Levine has experience, having spearheaded the response to the H1N1 swine flu pandemic in 2009 (he also contracted the disease).
That episode is mostly remembered for what didn't happen — "We were very lucky," Levine said — but the messaging lessons from that period still hold.
"Make it short, make it clear, keep repeating it, find a level we can live with and stick there," the former Parti Québécois cabinet member said. "The idea of changing it, up and down, up and down, is what ends up being confusing for a population."
The current government, headed by the Coalition Avenir Québec, appears to be trying to walk a very fine line — hoping that people act as if the province were in a lockdown, without actually having to make that decision and enforce everything that comes with it.
Dr. Horacio Arruda, the province's public health director, essentially said as much this week.
Arruda was being asked about why so many people seem so confused about the limits on gatherings.
"I'll tell you quite honestly, if we wanted to be simple in terms of communication, we'd bring up one number. The number to remember, right now, is six. And actually, in the current context, we've asked people not [to] gather ... try to avoid dinners with people who don't live in your house in order to try and stop this spread," he said.
Dubé also acknowledged that the message has occasionally become garbled.
"You're right, our communications haven't been perfect," he said on Tuesday. "We're going to adjust in the coming days, and you're right to mention it, but I think we must explain to Quebecers that we want to find the right compromise to continue to live our lives while making the sacrifices we can stand."

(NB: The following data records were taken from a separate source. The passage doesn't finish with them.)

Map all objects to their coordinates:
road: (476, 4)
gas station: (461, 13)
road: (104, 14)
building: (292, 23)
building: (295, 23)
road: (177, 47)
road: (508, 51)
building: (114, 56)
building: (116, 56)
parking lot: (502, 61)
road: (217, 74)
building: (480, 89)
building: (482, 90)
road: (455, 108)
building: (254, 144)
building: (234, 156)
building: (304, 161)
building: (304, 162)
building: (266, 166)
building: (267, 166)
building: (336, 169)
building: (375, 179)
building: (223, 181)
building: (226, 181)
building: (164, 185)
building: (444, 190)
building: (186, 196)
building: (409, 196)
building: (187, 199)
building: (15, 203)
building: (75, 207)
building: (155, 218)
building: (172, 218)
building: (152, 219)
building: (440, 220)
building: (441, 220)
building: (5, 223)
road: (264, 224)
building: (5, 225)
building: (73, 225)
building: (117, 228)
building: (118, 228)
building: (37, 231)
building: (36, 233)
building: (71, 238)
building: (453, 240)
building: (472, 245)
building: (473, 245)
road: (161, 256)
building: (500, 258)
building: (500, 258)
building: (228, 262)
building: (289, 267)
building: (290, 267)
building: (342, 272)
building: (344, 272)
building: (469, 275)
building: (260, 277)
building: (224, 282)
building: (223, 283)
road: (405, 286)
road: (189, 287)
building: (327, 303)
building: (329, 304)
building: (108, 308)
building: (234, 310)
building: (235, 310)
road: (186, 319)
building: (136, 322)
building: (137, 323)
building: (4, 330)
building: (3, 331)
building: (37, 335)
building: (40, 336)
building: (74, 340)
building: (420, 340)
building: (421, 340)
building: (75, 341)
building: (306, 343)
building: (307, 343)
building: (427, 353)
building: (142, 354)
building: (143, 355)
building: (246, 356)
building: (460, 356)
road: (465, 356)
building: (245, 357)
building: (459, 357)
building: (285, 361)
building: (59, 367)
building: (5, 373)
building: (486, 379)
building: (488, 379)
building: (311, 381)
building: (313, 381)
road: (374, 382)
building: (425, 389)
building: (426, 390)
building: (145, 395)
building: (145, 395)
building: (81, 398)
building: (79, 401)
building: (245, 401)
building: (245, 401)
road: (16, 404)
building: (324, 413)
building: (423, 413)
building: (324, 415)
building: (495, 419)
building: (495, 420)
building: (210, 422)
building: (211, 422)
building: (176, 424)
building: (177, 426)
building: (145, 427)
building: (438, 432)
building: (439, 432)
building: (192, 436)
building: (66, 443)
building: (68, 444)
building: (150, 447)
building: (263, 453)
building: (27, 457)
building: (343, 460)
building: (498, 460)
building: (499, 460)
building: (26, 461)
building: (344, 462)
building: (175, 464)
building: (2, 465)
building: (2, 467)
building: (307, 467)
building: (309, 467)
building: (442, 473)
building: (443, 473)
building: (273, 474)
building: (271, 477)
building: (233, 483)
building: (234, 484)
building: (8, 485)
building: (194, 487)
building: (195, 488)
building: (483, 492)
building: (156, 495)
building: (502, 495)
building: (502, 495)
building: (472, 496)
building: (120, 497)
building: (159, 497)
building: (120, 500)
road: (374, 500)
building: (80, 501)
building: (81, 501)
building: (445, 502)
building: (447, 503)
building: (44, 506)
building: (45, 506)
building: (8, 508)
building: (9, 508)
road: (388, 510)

By Thursday, Dubé had refined his talking points, asking people to avoid large Thanksgiving gatherings so they can get together and celebrate Christmas.
Then on Friday, he said: "You asked us: Is the message getting out? I think that by better explaining what's happening we can make a difference in the short term.... It becomes a little unreal, we've been in this situation six months. And I think our role — and I've said we can improve every day — is to say, 'We can see we're at the foot of that [second] wave.'"
And so, a new message: For the next 28 days, please don't socialize.